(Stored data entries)
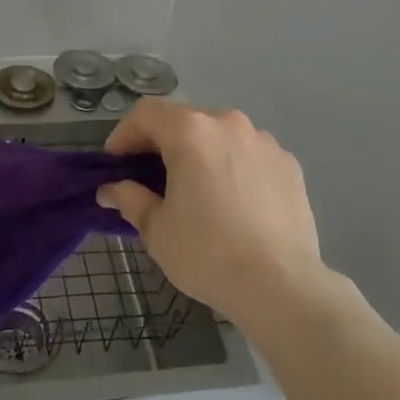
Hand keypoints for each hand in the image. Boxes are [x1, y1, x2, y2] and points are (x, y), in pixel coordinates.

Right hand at [98, 100, 326, 327]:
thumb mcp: (156, 229)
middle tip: (150, 178)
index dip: (124, 134)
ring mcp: (264, 141)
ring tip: (196, 190)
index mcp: (191, 132)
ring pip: (220, 135)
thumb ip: (129, 198)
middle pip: (185, 120)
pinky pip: (250, 154)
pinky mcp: (288, 164)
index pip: (146, 113)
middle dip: (162, 143)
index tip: (116, 165)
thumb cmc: (208, 253)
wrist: (281, 286)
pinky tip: (234, 202)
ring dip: (201, 153)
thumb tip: (111, 190)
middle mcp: (228, 123)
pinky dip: (234, 167)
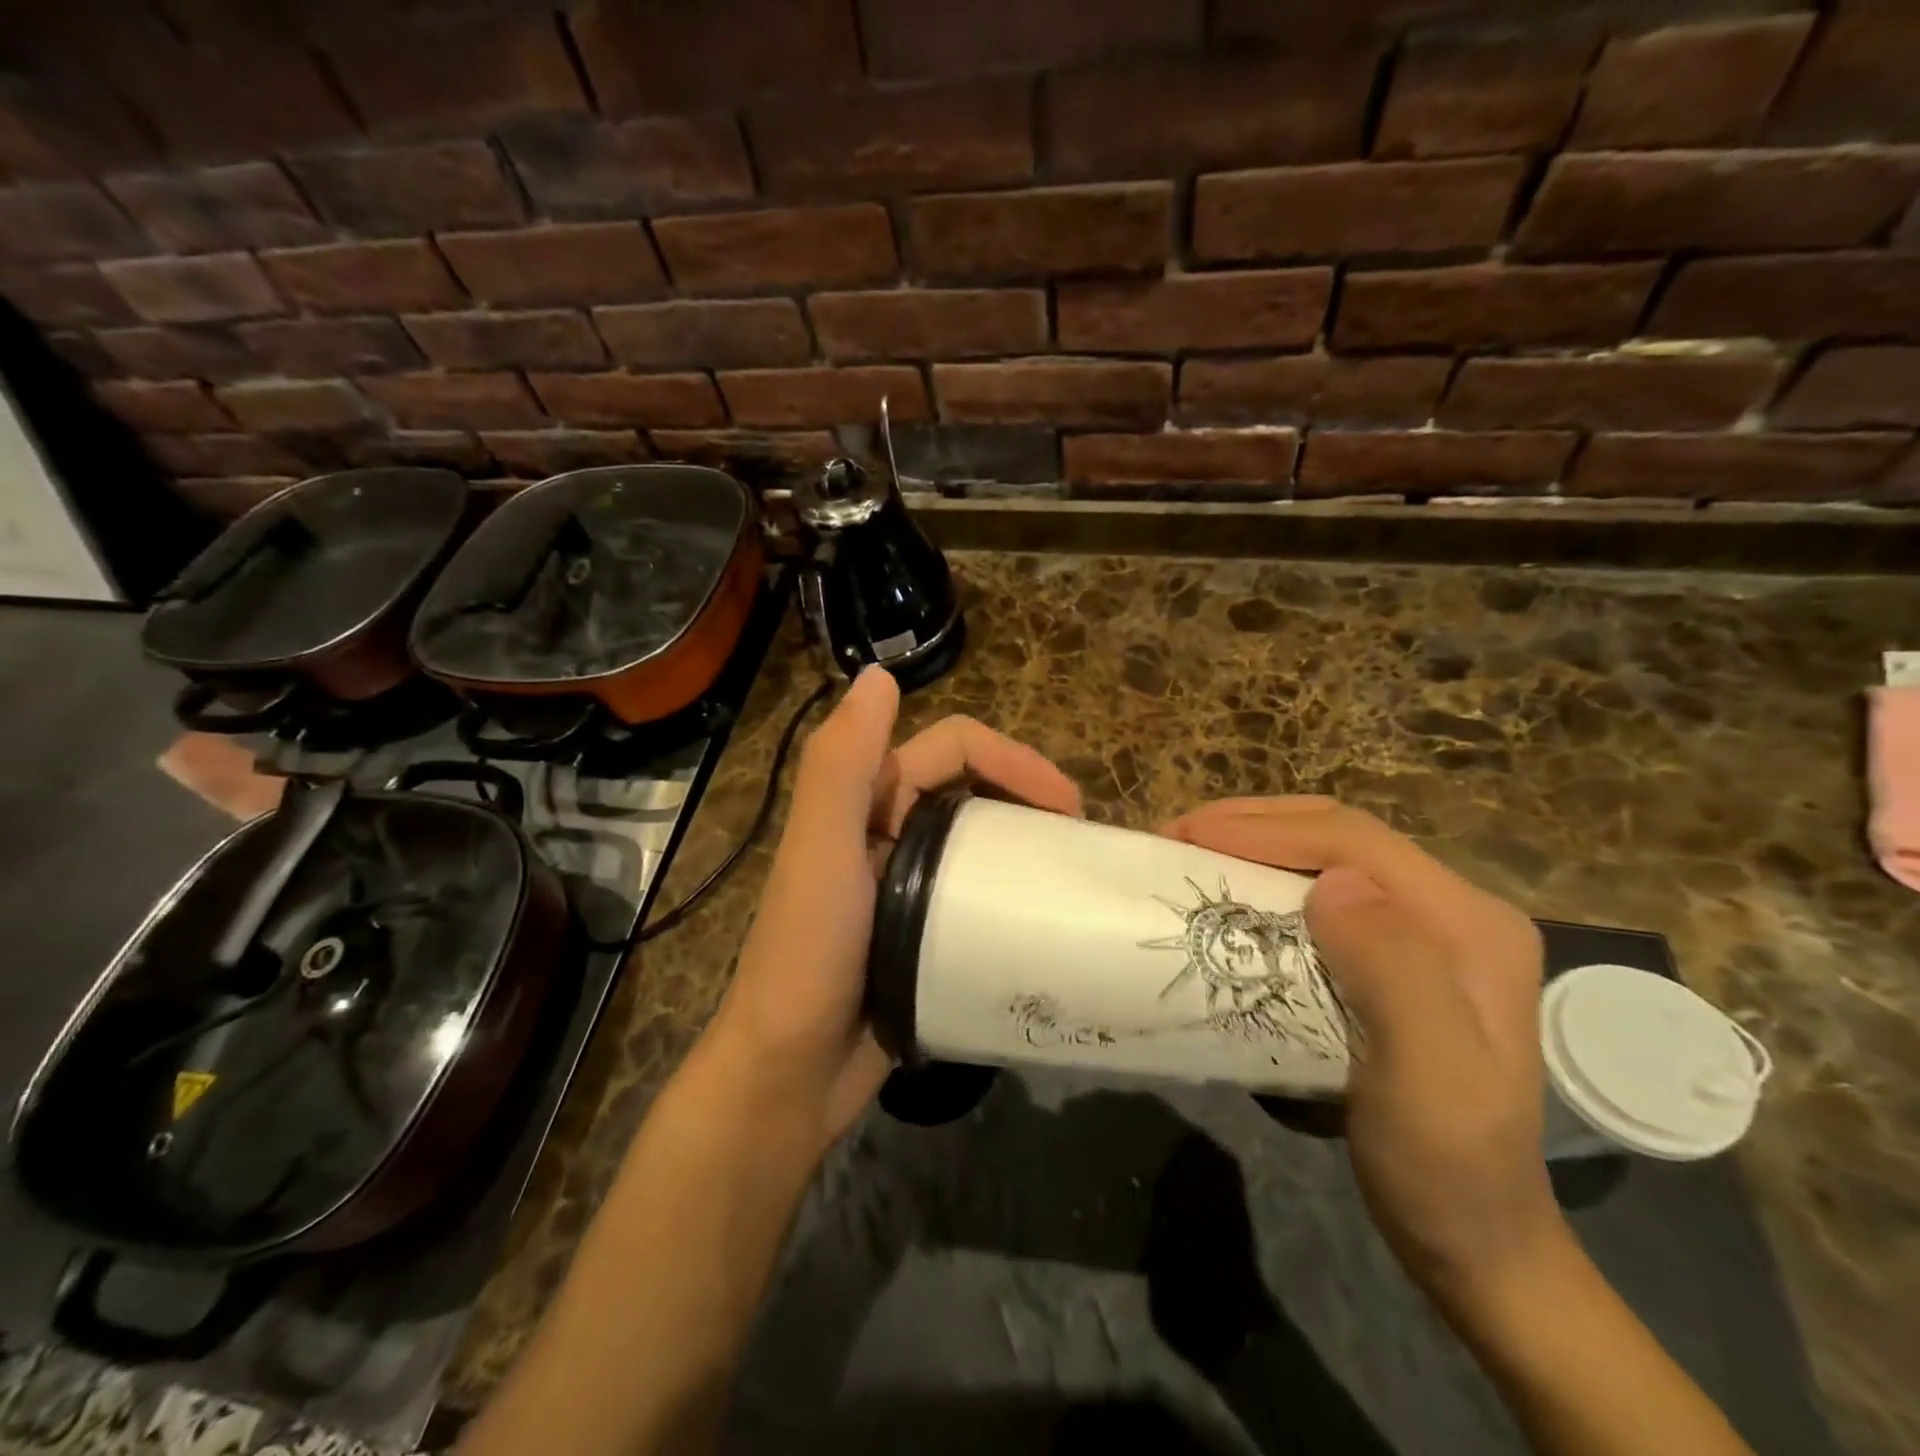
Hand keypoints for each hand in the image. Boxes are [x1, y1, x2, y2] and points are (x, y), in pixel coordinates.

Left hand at [709, 667, 1081, 1152]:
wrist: (789, 1075)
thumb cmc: (807, 957)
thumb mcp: (821, 853)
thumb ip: (840, 763)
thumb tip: (879, 675)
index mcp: (868, 801)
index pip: (953, 749)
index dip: (1012, 759)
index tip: (1068, 805)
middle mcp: (890, 831)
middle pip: (975, 790)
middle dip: (1031, 798)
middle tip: (1085, 841)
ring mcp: (910, 884)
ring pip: (982, 841)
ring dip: (1030, 845)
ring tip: (1079, 876)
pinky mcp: (925, 932)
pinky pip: (980, 893)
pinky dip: (1015, 892)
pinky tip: (1049, 918)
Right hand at [1162, 797, 1564, 1307]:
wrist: (1475, 1236)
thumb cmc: (1445, 1165)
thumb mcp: (1429, 1082)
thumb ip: (1395, 973)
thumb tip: (1333, 883)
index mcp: (1469, 923)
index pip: (1354, 840)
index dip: (1264, 828)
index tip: (1187, 837)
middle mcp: (1453, 908)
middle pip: (1339, 833)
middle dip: (1251, 822)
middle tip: (1178, 838)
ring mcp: (1426, 927)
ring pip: (1327, 852)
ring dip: (1255, 842)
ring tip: (1193, 854)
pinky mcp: (1397, 949)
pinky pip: (1322, 887)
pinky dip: (1267, 874)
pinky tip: (1234, 890)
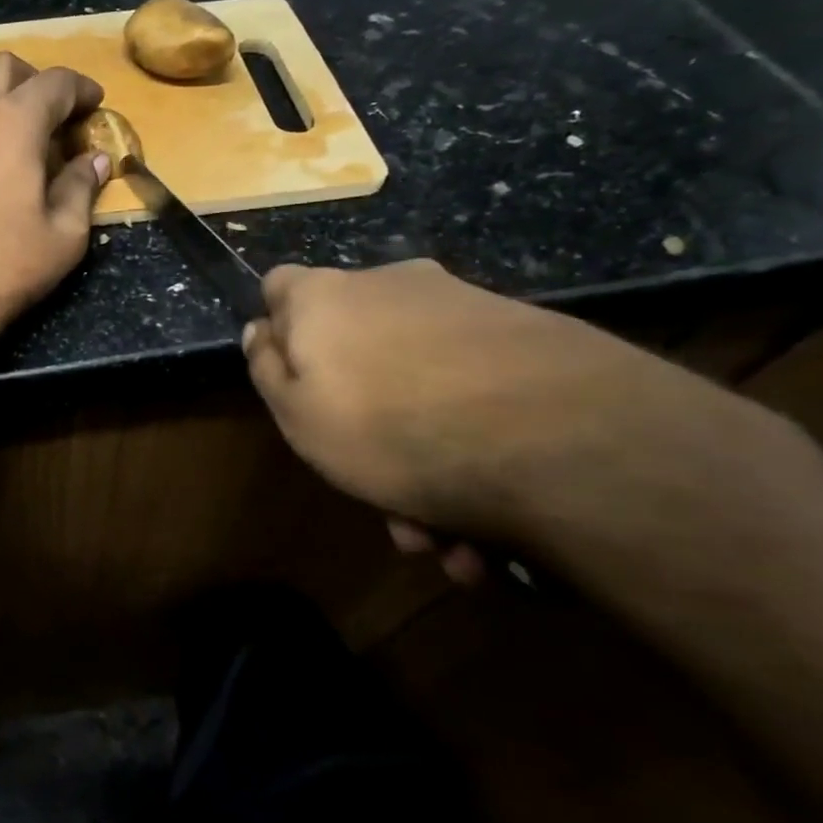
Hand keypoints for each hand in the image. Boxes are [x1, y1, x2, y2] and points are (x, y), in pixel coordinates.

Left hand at [0, 51, 109, 366]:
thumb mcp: (65, 236)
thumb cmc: (5, 270)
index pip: (56, 83)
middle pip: (1, 66)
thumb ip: (81, 188)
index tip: (92, 106)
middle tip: (46, 111)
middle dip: (31, 78)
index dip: (81, 89)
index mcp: (16, 123)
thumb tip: (95, 160)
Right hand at [240, 259, 785, 547]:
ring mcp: (466, 310)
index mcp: (325, 299)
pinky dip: (474, 451)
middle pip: (355, 345)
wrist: (561, 440)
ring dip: (423, 458)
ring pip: (420, 385)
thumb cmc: (389, 429)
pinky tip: (488, 525)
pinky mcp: (532, 340)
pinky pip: (477, 397)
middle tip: (376, 491)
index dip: (278, 328)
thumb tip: (261, 330)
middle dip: (360, 417)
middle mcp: (393, 288)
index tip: (290, 377)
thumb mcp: (296, 415)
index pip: (278, 286)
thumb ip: (268, 370)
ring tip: (443, 535)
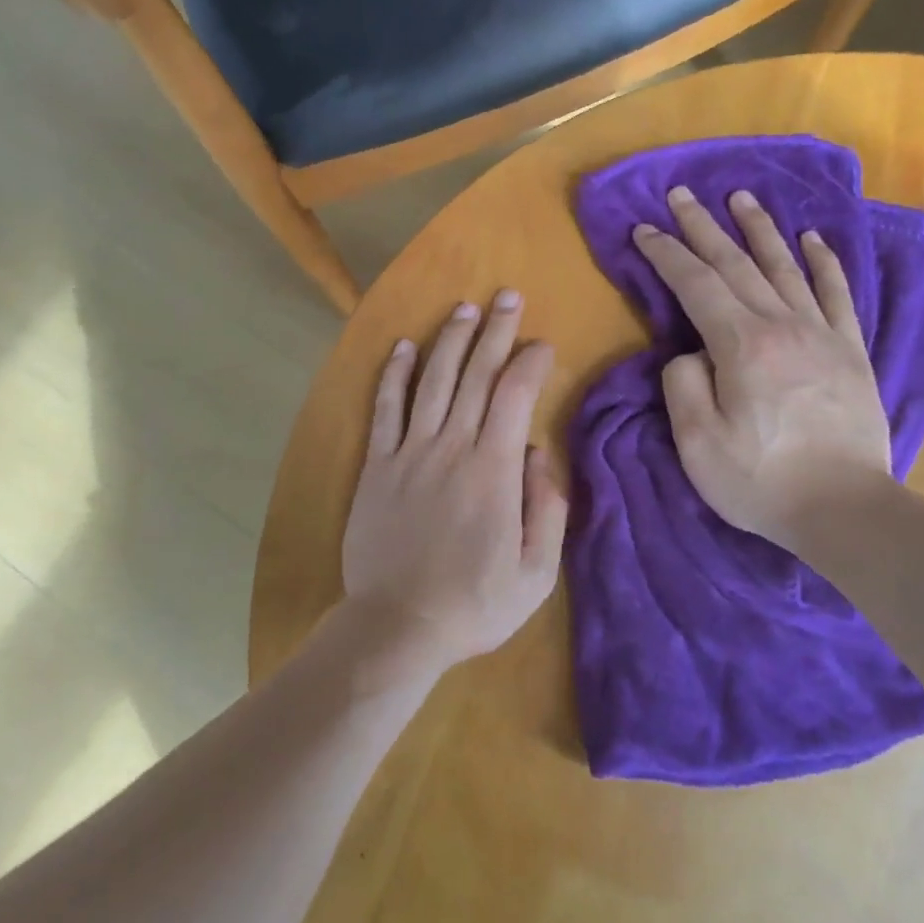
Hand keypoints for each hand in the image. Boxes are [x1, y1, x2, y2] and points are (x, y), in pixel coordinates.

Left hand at [341, 290, 568, 676]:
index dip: (530, 361)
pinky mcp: (377, 465)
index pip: (515, 395)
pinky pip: (386, 409)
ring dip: (450, 340)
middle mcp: (452, 448)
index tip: (541, 344)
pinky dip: (394, 374)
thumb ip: (546, 509)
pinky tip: (403, 347)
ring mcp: (409, 453)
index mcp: (495, 471)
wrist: (398, 626)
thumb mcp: (536, 573)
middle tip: (507, 296)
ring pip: (433, 381)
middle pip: (476, 375)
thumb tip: (541, 452)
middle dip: (494, 331)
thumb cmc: (474, 605)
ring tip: (464, 309)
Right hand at [633, 186, 890, 549]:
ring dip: (759, 230)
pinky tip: (812, 239)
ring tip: (740, 198)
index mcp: (741, 346)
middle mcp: (782, 326)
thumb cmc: (760, 480)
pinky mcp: (850, 352)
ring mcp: (822, 335)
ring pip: (785, 267)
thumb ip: (683, 385)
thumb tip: (690, 354)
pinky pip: (836, 294)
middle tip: (681, 195)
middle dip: (703, 227)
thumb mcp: (697, 442)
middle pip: (736, 264)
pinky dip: (823, 262)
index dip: (667, 253)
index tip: (644, 229)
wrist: (843, 509)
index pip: (696, 284)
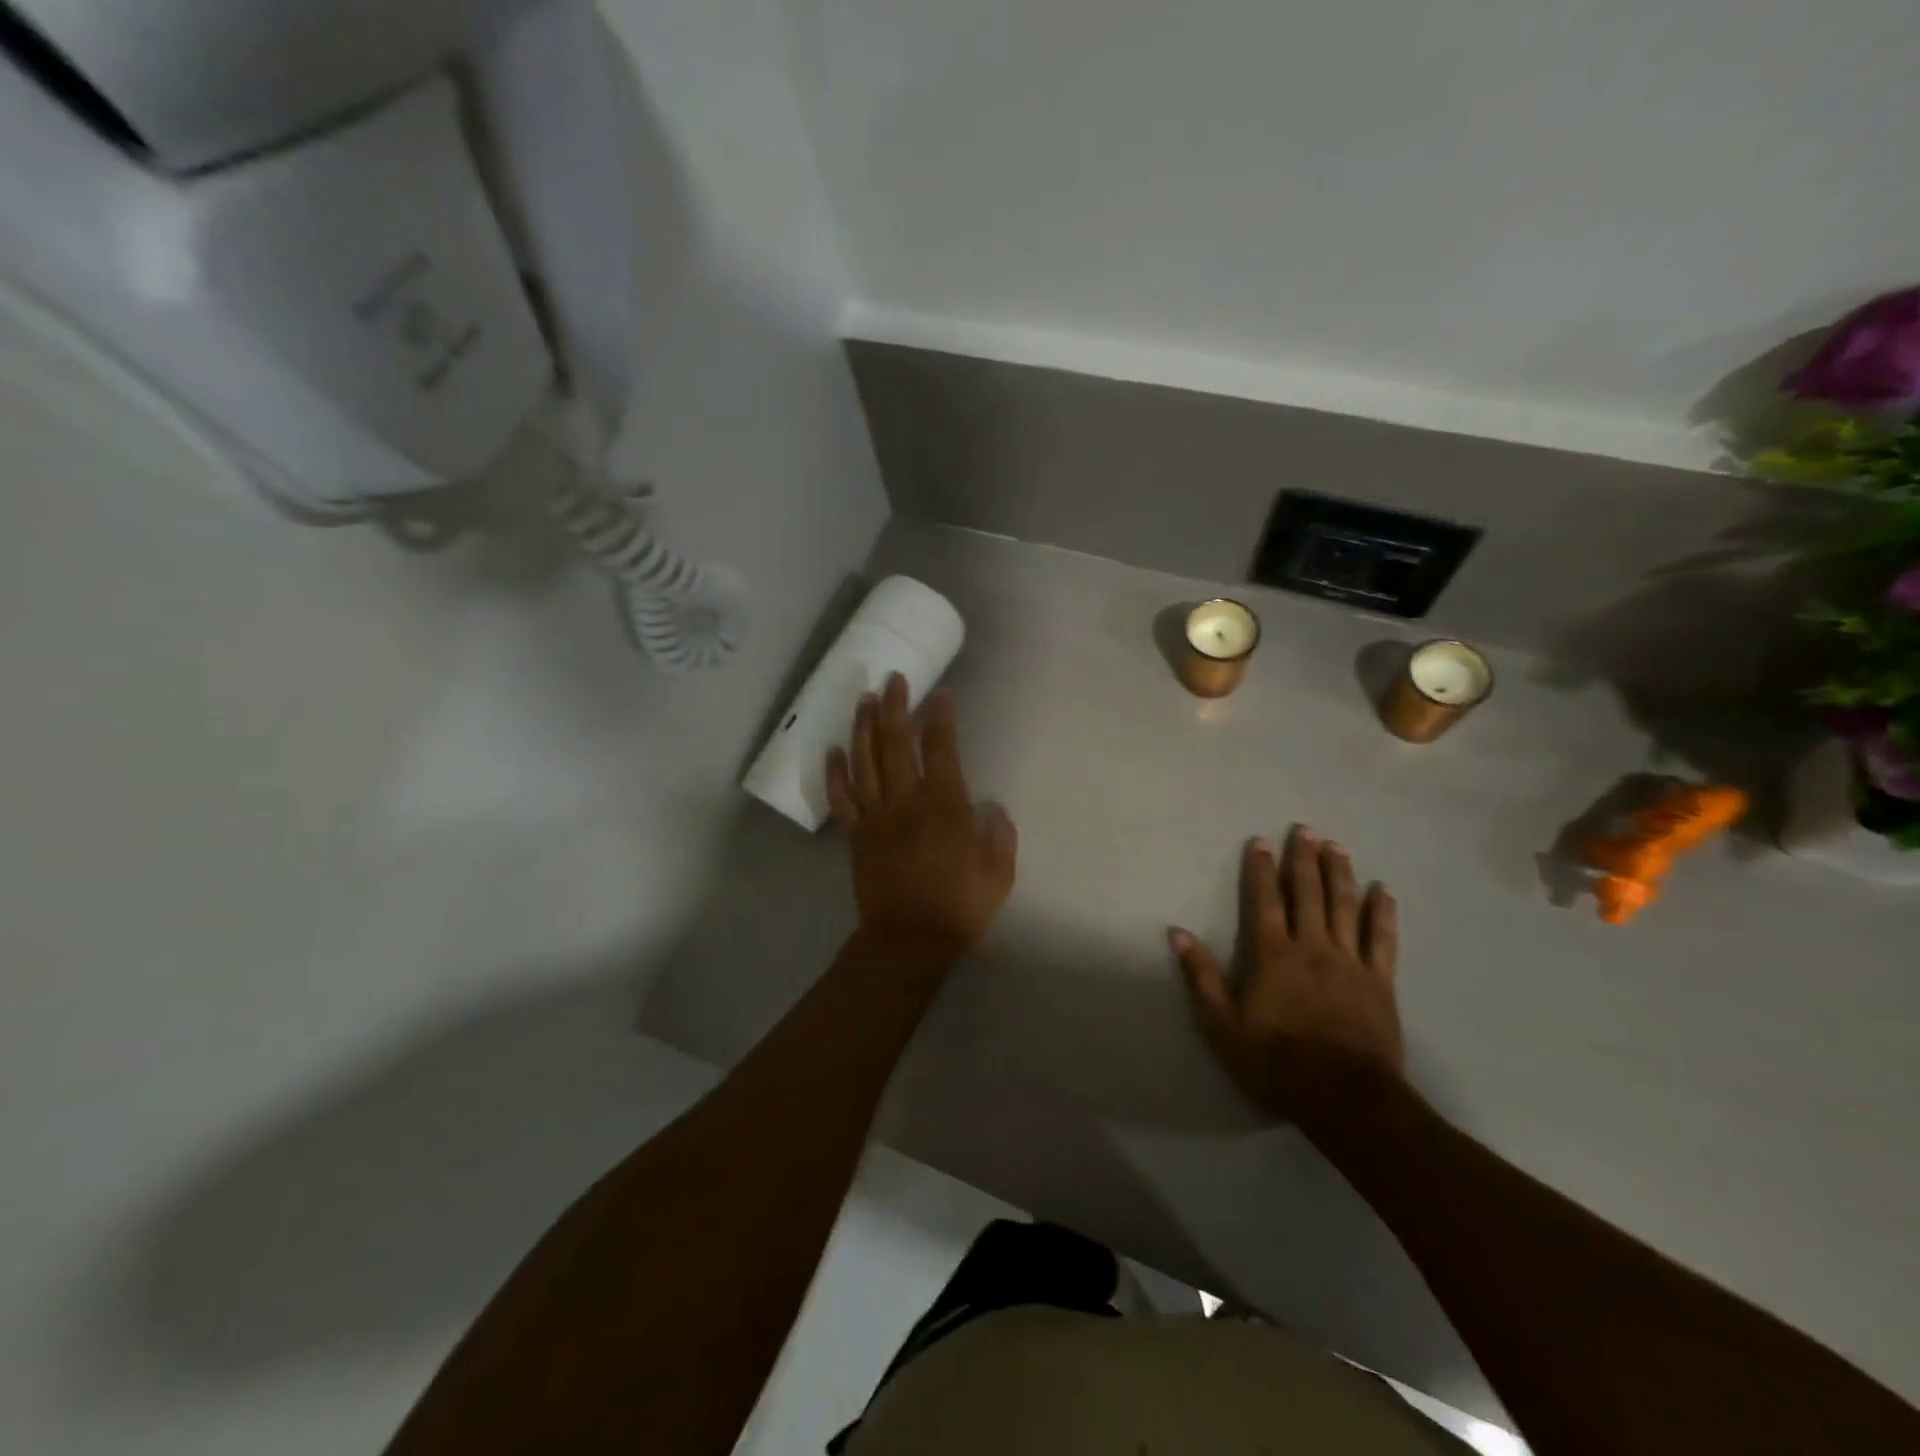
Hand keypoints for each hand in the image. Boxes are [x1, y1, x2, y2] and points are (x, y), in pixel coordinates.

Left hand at [826, 674, 1016, 958]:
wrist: (909, 942)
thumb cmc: (959, 907)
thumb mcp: (999, 874)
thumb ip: (999, 836)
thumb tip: (993, 809)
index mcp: (944, 806)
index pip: (941, 749)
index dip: (940, 718)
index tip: (939, 694)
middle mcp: (906, 802)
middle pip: (895, 743)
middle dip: (895, 707)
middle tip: (894, 679)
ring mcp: (876, 817)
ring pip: (864, 762)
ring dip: (863, 727)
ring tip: (864, 699)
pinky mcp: (857, 835)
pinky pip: (841, 798)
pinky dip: (835, 772)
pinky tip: (833, 750)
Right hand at [1171, 826, 1402, 1122]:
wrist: (1345, 1098)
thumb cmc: (1276, 1062)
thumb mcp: (1223, 1025)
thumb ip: (1202, 976)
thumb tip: (1177, 933)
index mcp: (1274, 955)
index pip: (1265, 901)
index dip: (1261, 869)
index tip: (1260, 841)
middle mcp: (1313, 947)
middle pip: (1308, 893)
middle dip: (1303, 859)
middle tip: (1305, 829)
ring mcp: (1350, 962)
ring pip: (1345, 907)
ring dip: (1340, 873)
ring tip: (1337, 846)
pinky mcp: (1380, 982)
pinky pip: (1383, 939)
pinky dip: (1382, 912)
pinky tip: (1383, 890)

AIM OF THE TASK
From the records above, quote word for word only the lines beginning at the line that has "thumb mcp: (296, 415)" and stopping after the line that has "pinky pip: (1383, 939)". Omit the pictures.

WRITTEN RESPONSE
thumb mcp: (296, 415)
index pip: (278, 286)
thumb ip: (268, 370)
ring tip: (443, 535)
Hand keypoints for each hand in the image. Boxes are [x1, y1, x2, y2] and points are (x, y), in pixel coordinates.

Left hand at [341, 290, 568, 676]:
index dip: (530, 361)
pinky mcp: (377, 465)
index pip: (515, 395)
pinky pip: (386, 409)
ring dip: (450, 340)
middle mcp: (452, 448)
index tip: (541, 344)
pinky dip: (394, 374)
thumb ip: (546, 509)
pinky tip: (403, 347)
ring mcp: (409, 453)
index mcp: (495, 471)
wrist: (398, 626)
thumb mcp: (536, 573)
middle tip: (507, 296)
ring pip: (433, 381)
middle pip: (476, 375)
thumb tip: (541, 452)
middle dip: (494, 331)
thumb cmc: (474, 605)
ring tip: (464, 309)
Right hand at [633, 186, 890, 549]:
ring dip: (759, 230)
pinky tip: (812, 239)
ring tip: (740, 198)
index mcp: (741, 346)
middle mcp: (782, 326)
thumb cmc: (760, 480)
pinky mcp: (850, 352)
ring mcp: (822, 335)
ring pip: (785, 267)
thumb ip: (683, 385)
thumb tip: (690, 354)
pinky pip: (836, 294)
middle tip: (681, 195)
middle dip: (703, 227)
thumb mcp: (697, 442)
middle pip: (736, 264)
pinky dip: (823, 262)
index dip: (667, 253)
index tip: (644, 229)
wrist: (843, 509)
index pip: (696, 284)
Hand keypoints for each hand in the image. Boxes are [x1, y1, x2, y2] and points are (x, y), in pixel coordinates.

Left hand at [826, 674, 1016, 958]:
wrist: (909, 942)
thumb cmc: (959, 907)
thumb mcp: (999, 874)
thumb ip: (999, 836)
thumb tip: (993, 809)
index mcp: (944, 806)
index pip: (941, 749)
index dip: (940, 718)
index tip: (939, 694)
middle mcp: (906, 802)
middle pip: (895, 743)
middle dip: (895, 707)
middle tip: (894, 679)
ring mcp: (876, 817)
ring pip: (864, 762)
ring dip: (863, 727)
ring tip: (864, 699)
pinky mcp: (857, 835)
pinky pip: (841, 798)
pinky dip: (835, 772)
pinky tip: (833, 750)
Right hand at [1171, 826, 1402, 1122]:
wrist: (1345, 1098)
thumb cmc: (1276, 1062)
thumb mcp: (1223, 1025)
thumb ip: (1202, 976)
thumb tip: (1177, 933)
index mcp: (1274, 955)
index pip: (1265, 901)
index dip: (1261, 869)
index tip: (1260, 841)
middle mcp: (1313, 947)
middle pip: (1308, 893)
middle dip: (1303, 859)
middle tip: (1305, 829)
ring mcp: (1350, 962)
ring pip: (1345, 907)
ring dip: (1340, 873)
ring tip: (1337, 846)
pinky mcp: (1380, 982)
pinky pip: (1383, 939)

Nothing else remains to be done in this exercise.